WASHINGTON -- The chairman of the House Energy and Commerce committee criticized the Federal Trade Commission (FTC) Thursday for not doing enough to halt the spread of spyware and vowed to pass tough legislation to thwart its use.
Joe Barton (R-Texas) also urged Congress to pass legislation this year in order to "cure this cancer on the Internet."
Consumer and privacy advocates are concerned about the growing number of programs that often surreptitiously piggyback on downloaded files, report back Internet traffic patterns to advertisers and generate unwanted popups.
The comments in the House came on the heels of a day-long spyware workshop the FTC sponsored last week, which concluded that the solution to thwarting invasive programs is less likely to be found state or federal legislation and more likely with more consumer education.
"I think it is very difficult at this time to draw a line around what is spyware and what is not," Howard Beales, the FTC's director of consumer protection, told the House Subcommittee on Commerce, Trade and Consumer Protection.
FTC Commissioner Mozelle Thompson added, "I think targeted legislation here at this time will be very difficult, if not impossible to define."
The folksy, tough-talking Barton, who replaced the retired Billy Tauzin as chairman of the Commerce Committee in February, disagreed.
"Let me just clue you [in]. Unless I'm totally mistaken, when we get ready to move this bill, all but a handful of the members of this committee are going to be supportive of it," Barton told Thompson and Beales. "I'm not a software expert, but I can count votes on my committee. I would encourage the federal officials at this table to work with us on how to clarify the language that helps you enforce the law, instead of defending something that is not defendable."
Thompson said the FTC already has laws to prevent the use of computers to spy on consumers. Last week, Thompson asked industry Internet provider leaders such as Microsoft, America Online and Earthlink to produce a set of best practices for the use of adware, including disclosure statements to consumers regarding what they are about to download.
"At the outset, I think I'd like to have a further conversation about what kind of practices fall outside what the industry thinks is fair practice," Thompson told reporters. "It seems to me there are some kind of practices that we may consider unfair or deceptive. We have existing laws to go after some of them. We have some powerful ones right now. We need to have a discussion, an ongoing dialogue, with industry, so they can also act partly as our eyes and ears."
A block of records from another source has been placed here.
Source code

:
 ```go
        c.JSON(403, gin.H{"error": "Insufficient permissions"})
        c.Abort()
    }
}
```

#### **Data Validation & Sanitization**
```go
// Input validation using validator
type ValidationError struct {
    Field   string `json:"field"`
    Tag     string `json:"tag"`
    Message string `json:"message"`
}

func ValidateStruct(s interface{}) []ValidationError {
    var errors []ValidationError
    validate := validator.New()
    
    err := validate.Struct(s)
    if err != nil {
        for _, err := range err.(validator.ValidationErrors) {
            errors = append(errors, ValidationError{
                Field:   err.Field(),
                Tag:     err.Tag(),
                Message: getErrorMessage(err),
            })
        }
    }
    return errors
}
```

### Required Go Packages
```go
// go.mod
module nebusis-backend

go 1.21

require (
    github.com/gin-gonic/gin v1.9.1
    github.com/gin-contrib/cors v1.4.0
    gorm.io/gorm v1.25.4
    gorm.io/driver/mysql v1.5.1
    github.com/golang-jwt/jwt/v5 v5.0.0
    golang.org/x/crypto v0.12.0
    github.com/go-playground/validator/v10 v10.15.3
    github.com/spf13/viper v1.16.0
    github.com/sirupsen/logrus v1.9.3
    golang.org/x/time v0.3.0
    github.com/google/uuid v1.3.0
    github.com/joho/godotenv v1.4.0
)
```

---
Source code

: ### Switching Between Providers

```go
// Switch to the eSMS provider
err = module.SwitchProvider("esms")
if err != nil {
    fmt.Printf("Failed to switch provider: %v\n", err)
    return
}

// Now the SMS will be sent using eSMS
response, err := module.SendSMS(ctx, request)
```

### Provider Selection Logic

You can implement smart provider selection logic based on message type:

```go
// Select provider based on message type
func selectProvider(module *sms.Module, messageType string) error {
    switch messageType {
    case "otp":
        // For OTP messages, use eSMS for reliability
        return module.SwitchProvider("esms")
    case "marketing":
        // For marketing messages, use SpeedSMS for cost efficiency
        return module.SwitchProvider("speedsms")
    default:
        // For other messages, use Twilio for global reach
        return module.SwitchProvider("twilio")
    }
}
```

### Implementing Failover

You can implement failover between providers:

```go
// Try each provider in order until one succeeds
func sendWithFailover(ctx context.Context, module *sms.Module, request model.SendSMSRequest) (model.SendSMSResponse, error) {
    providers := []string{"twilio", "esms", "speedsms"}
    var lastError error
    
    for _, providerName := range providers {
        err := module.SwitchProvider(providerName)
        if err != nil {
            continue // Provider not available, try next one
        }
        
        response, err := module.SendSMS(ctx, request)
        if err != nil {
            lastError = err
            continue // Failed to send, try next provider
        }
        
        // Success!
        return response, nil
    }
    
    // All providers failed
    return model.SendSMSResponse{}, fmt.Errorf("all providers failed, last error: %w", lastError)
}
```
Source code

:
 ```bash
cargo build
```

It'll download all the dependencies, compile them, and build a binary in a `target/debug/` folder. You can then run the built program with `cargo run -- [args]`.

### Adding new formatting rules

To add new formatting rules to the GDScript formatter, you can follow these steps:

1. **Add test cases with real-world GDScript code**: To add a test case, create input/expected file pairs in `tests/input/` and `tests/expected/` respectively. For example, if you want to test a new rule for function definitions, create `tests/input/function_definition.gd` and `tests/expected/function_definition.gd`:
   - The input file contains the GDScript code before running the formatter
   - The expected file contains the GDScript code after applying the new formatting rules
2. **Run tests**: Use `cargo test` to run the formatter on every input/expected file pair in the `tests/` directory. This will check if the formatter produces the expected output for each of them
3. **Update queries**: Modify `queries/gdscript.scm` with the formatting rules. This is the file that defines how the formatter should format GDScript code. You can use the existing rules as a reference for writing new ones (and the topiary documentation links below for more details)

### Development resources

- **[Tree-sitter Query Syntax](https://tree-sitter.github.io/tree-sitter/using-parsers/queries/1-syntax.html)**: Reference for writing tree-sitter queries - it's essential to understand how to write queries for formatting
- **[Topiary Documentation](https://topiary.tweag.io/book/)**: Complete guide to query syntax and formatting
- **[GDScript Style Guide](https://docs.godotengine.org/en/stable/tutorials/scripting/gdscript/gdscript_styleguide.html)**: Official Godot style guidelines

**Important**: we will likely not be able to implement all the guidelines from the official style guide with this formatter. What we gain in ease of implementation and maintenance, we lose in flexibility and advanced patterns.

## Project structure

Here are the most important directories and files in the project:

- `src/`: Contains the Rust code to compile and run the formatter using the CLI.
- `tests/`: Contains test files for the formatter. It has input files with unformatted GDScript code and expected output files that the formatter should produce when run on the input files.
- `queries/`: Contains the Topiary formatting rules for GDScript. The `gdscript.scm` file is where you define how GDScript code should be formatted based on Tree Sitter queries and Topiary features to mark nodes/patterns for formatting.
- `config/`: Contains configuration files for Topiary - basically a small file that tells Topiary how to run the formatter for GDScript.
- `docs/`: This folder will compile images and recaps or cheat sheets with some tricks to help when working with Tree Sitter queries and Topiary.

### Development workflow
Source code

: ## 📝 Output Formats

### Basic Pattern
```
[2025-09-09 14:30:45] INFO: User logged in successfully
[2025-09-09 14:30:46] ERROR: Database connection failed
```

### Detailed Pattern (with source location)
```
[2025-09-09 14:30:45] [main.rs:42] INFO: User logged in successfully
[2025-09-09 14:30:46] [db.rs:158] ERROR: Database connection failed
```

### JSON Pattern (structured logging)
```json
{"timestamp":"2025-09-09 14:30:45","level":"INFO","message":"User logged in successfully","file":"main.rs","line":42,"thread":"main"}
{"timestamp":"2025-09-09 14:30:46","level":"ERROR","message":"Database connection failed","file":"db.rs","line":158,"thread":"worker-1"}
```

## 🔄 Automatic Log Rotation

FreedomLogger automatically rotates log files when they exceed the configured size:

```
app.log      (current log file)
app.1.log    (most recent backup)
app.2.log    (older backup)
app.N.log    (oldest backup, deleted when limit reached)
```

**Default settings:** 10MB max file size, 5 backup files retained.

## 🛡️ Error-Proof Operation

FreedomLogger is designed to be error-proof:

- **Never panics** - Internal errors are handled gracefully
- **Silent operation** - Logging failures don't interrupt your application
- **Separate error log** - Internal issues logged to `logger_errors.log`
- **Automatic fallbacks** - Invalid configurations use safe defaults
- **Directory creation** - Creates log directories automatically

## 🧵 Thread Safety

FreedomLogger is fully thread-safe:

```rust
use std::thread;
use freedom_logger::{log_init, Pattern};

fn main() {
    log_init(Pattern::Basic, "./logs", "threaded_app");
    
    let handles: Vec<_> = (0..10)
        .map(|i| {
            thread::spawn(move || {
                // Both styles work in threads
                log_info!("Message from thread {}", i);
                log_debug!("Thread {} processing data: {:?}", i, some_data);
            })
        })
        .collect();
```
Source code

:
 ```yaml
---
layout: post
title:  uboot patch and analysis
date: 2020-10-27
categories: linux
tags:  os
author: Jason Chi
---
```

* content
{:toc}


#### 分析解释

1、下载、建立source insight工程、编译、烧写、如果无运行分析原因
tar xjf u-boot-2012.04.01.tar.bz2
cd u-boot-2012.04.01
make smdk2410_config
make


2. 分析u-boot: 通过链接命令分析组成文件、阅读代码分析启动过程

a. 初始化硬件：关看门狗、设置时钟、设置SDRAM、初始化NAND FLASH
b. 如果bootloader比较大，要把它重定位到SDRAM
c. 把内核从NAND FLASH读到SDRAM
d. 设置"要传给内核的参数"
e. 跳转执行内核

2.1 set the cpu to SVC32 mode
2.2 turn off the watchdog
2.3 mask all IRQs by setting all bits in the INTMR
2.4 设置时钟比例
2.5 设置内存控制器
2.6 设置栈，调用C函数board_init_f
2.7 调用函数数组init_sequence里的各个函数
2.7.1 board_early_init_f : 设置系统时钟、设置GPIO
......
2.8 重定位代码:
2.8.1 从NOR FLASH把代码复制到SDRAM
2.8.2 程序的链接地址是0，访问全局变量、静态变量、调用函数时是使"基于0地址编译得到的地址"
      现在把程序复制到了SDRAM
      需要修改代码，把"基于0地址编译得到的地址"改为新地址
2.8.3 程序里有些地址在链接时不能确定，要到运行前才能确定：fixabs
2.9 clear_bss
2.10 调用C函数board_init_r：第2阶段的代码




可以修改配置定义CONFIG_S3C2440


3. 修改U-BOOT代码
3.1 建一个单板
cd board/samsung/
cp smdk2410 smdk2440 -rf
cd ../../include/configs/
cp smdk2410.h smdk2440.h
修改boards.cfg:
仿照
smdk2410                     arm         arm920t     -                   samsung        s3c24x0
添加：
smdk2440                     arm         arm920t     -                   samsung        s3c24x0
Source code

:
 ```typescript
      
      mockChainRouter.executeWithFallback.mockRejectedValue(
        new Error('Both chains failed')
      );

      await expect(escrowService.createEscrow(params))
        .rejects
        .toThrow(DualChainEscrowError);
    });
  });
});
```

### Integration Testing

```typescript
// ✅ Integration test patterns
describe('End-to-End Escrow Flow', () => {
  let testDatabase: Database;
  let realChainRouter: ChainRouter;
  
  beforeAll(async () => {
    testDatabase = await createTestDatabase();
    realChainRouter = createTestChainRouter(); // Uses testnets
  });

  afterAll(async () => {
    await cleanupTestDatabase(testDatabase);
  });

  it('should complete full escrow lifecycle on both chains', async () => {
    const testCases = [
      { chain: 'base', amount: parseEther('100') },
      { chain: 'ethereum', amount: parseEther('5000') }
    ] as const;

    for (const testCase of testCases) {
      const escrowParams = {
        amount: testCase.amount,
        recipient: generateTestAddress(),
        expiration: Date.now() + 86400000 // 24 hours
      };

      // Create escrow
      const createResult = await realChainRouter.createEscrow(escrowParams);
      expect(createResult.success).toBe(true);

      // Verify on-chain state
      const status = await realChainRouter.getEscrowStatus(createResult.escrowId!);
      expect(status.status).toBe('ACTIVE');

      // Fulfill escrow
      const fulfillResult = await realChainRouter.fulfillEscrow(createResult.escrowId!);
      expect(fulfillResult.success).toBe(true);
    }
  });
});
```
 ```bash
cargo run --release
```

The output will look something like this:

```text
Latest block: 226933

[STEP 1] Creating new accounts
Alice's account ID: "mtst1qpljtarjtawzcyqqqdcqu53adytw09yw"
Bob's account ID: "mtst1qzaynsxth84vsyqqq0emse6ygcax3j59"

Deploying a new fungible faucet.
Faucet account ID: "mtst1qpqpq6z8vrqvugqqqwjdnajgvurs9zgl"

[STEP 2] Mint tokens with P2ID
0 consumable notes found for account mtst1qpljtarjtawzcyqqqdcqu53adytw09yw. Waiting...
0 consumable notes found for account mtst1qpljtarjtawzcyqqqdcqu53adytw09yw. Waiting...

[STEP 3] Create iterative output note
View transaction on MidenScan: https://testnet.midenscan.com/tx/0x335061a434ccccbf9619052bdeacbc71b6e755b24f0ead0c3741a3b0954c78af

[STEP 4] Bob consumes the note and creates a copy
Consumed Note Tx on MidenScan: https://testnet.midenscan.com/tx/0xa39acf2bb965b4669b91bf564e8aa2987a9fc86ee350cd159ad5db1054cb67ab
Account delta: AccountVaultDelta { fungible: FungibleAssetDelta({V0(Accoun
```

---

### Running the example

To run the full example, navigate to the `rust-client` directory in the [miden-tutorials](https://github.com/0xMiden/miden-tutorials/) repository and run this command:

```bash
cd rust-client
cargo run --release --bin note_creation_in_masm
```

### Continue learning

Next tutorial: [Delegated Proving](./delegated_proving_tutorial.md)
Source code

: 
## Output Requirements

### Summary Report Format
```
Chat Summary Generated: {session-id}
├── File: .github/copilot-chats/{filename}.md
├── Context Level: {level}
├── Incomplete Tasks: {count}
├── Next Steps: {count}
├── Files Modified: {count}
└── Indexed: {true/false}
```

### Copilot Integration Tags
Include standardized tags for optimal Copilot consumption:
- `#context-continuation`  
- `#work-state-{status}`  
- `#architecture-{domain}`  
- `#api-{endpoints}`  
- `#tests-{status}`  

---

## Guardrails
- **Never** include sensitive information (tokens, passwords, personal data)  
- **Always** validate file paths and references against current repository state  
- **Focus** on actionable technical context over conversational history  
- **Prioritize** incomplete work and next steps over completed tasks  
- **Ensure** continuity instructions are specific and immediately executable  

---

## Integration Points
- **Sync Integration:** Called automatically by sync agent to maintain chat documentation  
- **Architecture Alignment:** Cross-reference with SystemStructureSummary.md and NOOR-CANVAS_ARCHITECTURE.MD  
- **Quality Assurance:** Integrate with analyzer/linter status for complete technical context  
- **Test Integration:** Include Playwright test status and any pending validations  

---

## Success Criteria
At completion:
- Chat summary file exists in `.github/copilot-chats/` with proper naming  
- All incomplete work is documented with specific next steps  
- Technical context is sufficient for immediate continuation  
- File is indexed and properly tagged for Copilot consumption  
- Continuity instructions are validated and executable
Spyware Privacy Bills in Works
Rep. Mary Bono (R-Calif.) has introduced H.R. 2929, the Safeguard Against Privacy Invasion Act. The bill aims to protect individuals from unknowingly downloading spyware and requires that consumers be given a "clear and conspicuous notice" prior to downloading any software.
The bill would also require that third parties disclose their identity to the consumer along with their street address and a valid return e-mail address as well as specifically revealing their intent to collect and use the consumer's information.
A companion bill in the Senate, supported by Conrad Burns (R-Mont.), Ron Wyden (D-Ore.) and Barbara Boxer (D-Calif), is currently under consideration by the Commerce Committee. Barton said Thursday Bono's bill is the "beginning, not the end."
"Spyware is a technological disease that is proliferating each day. It threatens the efficiency of our computers and Internet services as well as the security of our personal information and private transactions," Bono said. "Software should never, I repeat never be used to spy on computer users."
Even when consumers delete the unwanted downloaded file, spyware often remains and continues to monitor the user's browsing habits. According to a report released last year by the Center for Democracy and Technology, spyware creates privacy problems, opens security holes and can hurt the performance and stability of consumer computer systems.
The state of Utah has already passed an anti-spyware law while other states are considering legislation that bars the practice. A similar groundswell of consumer complaints and state action prompted Congress to pass the country's first federal anti-spam law last year.
"Why not work with this committee to come up legislation to make it perfectly clear that [spyware] is illegal," Rep. Barton asked the FTC officials during Thursday's hearing.
"Then, if somebody wants that crap on their computer, they can opt to let it be," he continued. "I really don't understand why we are having a semantical debate about something everybody I talk to is totally outraged about. I'm moderate on this issue, by the way."